Mikal Bridges e seu potencial ainda subestimado

Quando os analistas e torcedores de Villanova começaram a observar a evolução de um menino, antes desconhecido, todos se perguntaram até onde ele poderia chegar. Pode chegar. Mikal Bridges é um daqueles tantos jogadores que surgem sem muito renome no High School, são lapidados na universidade e conseguem uma evolução tremenda. De redshirt (ficou sem jogar) no primeiro ano, sexto homem e, agora, referência da equipe. Bridges lutou e o reconhecimento começa a vir.

As credenciais que demonstra são clássicas de um prospecto de NBA: 2.01m de altura, com mais de 2.13m de envergadura. Ala, arremessador sólido do perímetro e extremamente eficiente infiltrando o garrafão. Mas Bridges nunca teve o espaço para mostrar seu potencial como tem atualmente. Pelo menos não em grande escala. Quando chegou ao Wildcats, quatro anos atrás, Bridges pesava 79 quilos. Jay Wright, treinador da equipe, decidiu que a melhor escolha era preservá-lo dos jogos na primeira temporada. Aprimorar a parte física e o rigor que o College Basketball apresentariam para Bridges. No final da temporada 2014-15, o jogador já pesava 93 quilos e tinha maior capacidade de defender e pontuar, quesito que demonstrou nos treinos do time.

No High School, Bridges era um arremessador. Pouco usava seu corpo, que na época não era tão representativo como hoje. Cresceu cerca de 12 centímetros desde o seu ano de sophomore no basquete colegial até a temporada de junior no universitário. Tinha capacidade, mas pouco QI de jogo e isso foi um dos trabalhos mais difíceis para Jay Wright, Baker Dunleavy (assistente de Wright, hoje técnico de Quinnipiac) e todo o staff. Conseguir colocar uma mentalidade de trabalho em equipe e maior consciência de jogo em Bridges foi complicado. Depois de ser redshirt na primeira temporada, Bridges finalmente estreou pelo Wildcats. Foi peça importante do título nacional de 2015-16, em que era o segundo a sair do banco, em uma rotação menor do time.

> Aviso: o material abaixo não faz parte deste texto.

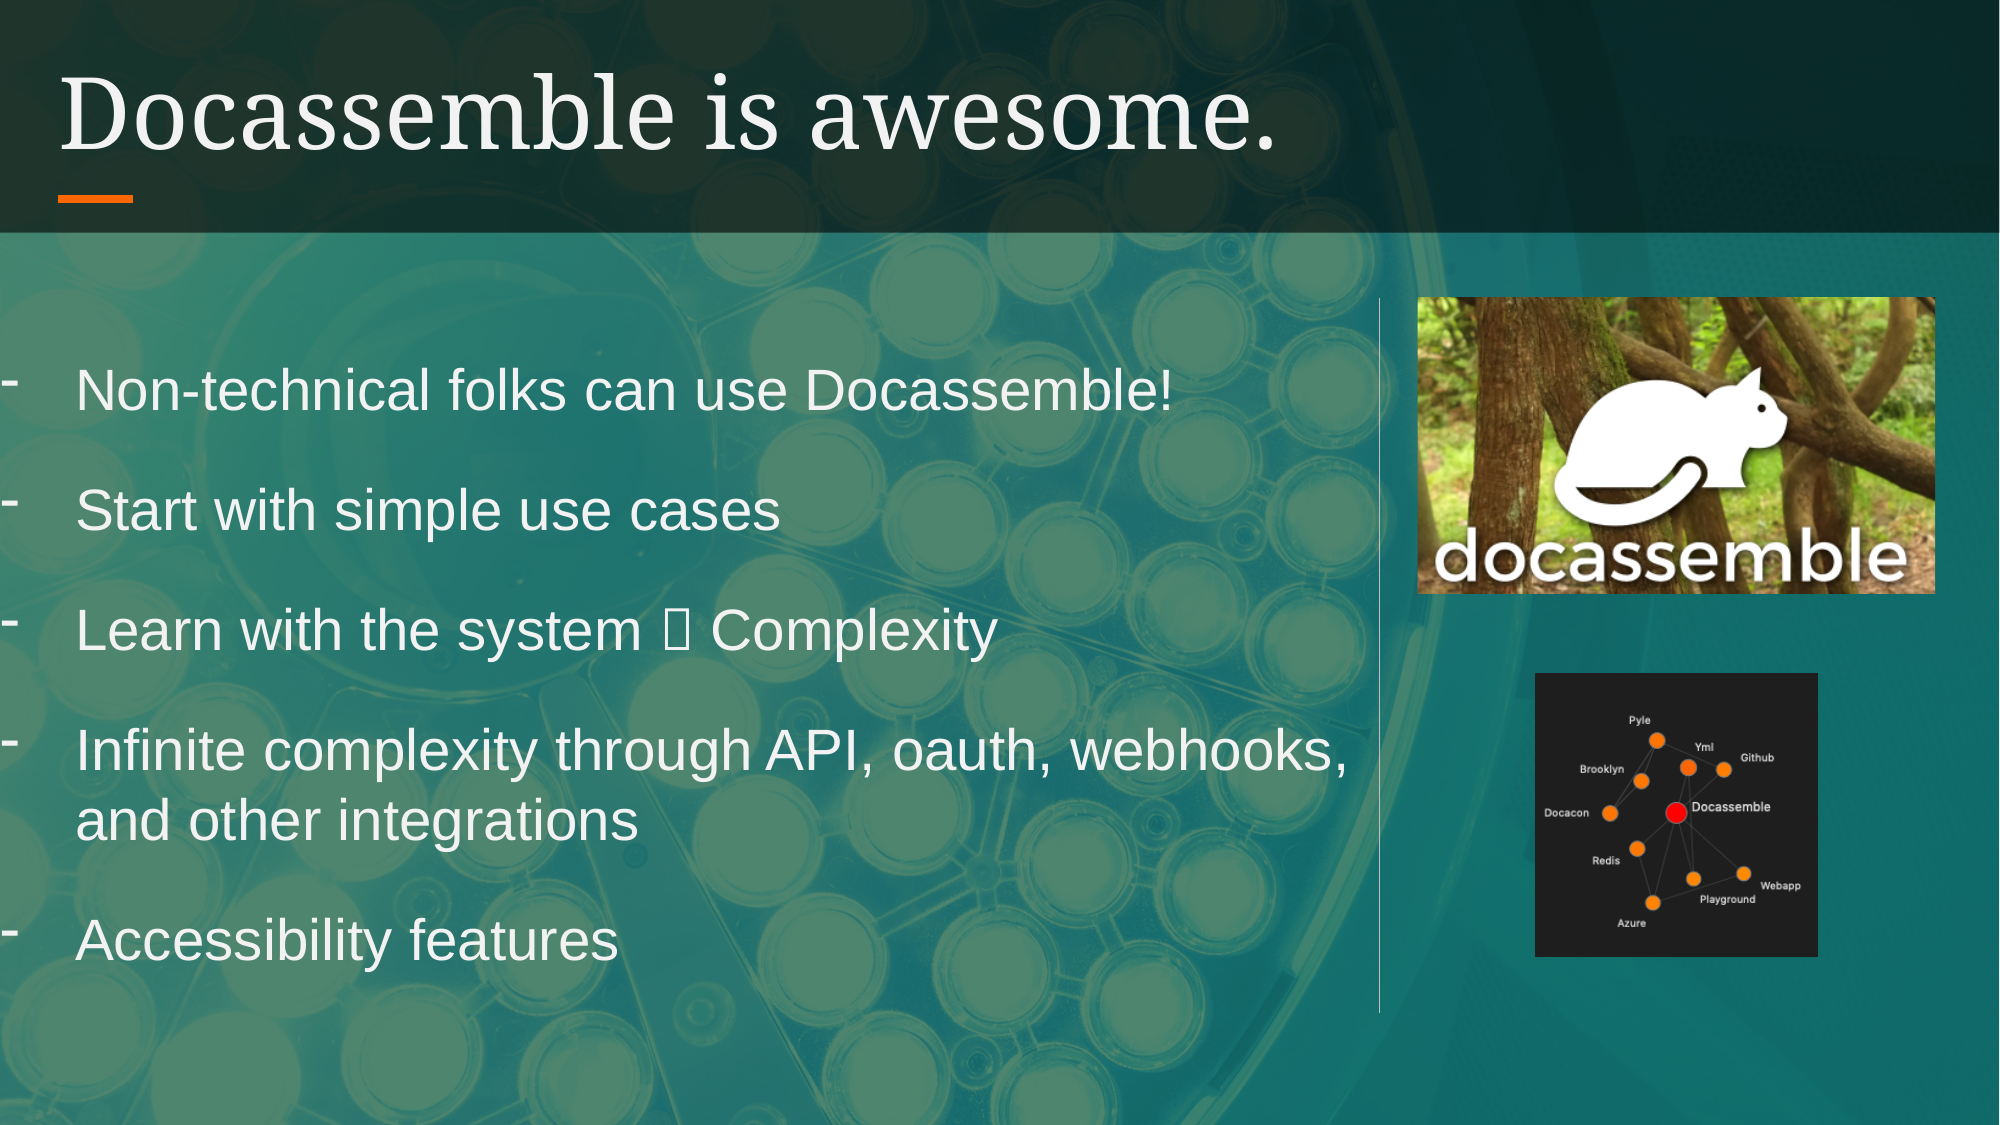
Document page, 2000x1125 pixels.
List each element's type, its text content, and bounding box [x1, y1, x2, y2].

title Docassemble is awesome. [58, 50, 1861, 172]
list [1535, 673, 1818, 958]
list Non-technical folks can use Docassemble! Start with simple use cases Learn with the system  Complexity Infinite complexity through API, oauth, webhooks, and other integrations Accessibility features [0, 232, 1380, 955]
picture [1417, 297, 1936, 594]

A peça importante do banco tornara-se essencial em 2016-17. Virou sexto homem e um dos mais atléticos jogadores da equipe. Sofreu com alguns períodos de lesões, assim como o seu companheiro Phil Booth, os dois que vinham do banco. Isso, talvez, tenha sido um dos maiores percalços para que Villanova não repetisse a campanha da temporada anterior. A geração de vitórias foi embora ao final da temporada (Ryan Arcidiacono e Daniel Ochefu já haviam ido; Kris Jenkins e Josh Hart se formaram no fim dela). Caberia a Jalen Brunson, único titular remanescente, e Mikal Bridges liderarem a nova equipe do Wildcats.

Villanova se reinventou. Brunson começou esta temporada sendo o pontuador que todos esperavam. Booth voltou bem das lesões. Donte DiVincenzo, peça da rotação na temporada anterior, virou sexto homem e com minutagem de titular. Omari Spellman e Eric Paschall estão lidando bem no garrafão e Bridges despontou. Despontou como uma referência de Villanova, uma referência da conferência Big East, um prospecto para a NBA. Scouts de todos os times acompanham os jogos de Villanova, em busca de informações e observando o talento do menino que desenvolveu seu jogo tão rapidamente, que hoje já figura entre os melhores do país.

Os 17.1 pontos por jogo na temporada, aliados a números defensivos ótimos como 2.7 roubos e 1.8 toco a cada 40 minutos, credenciam o menino, antes franzino, a ter seu nome chamado, até mesmo, na loteria do próximo Draft. Villanova só espera que, antes disso, Bridges ajude a equipe a brigar por mais um título nacional.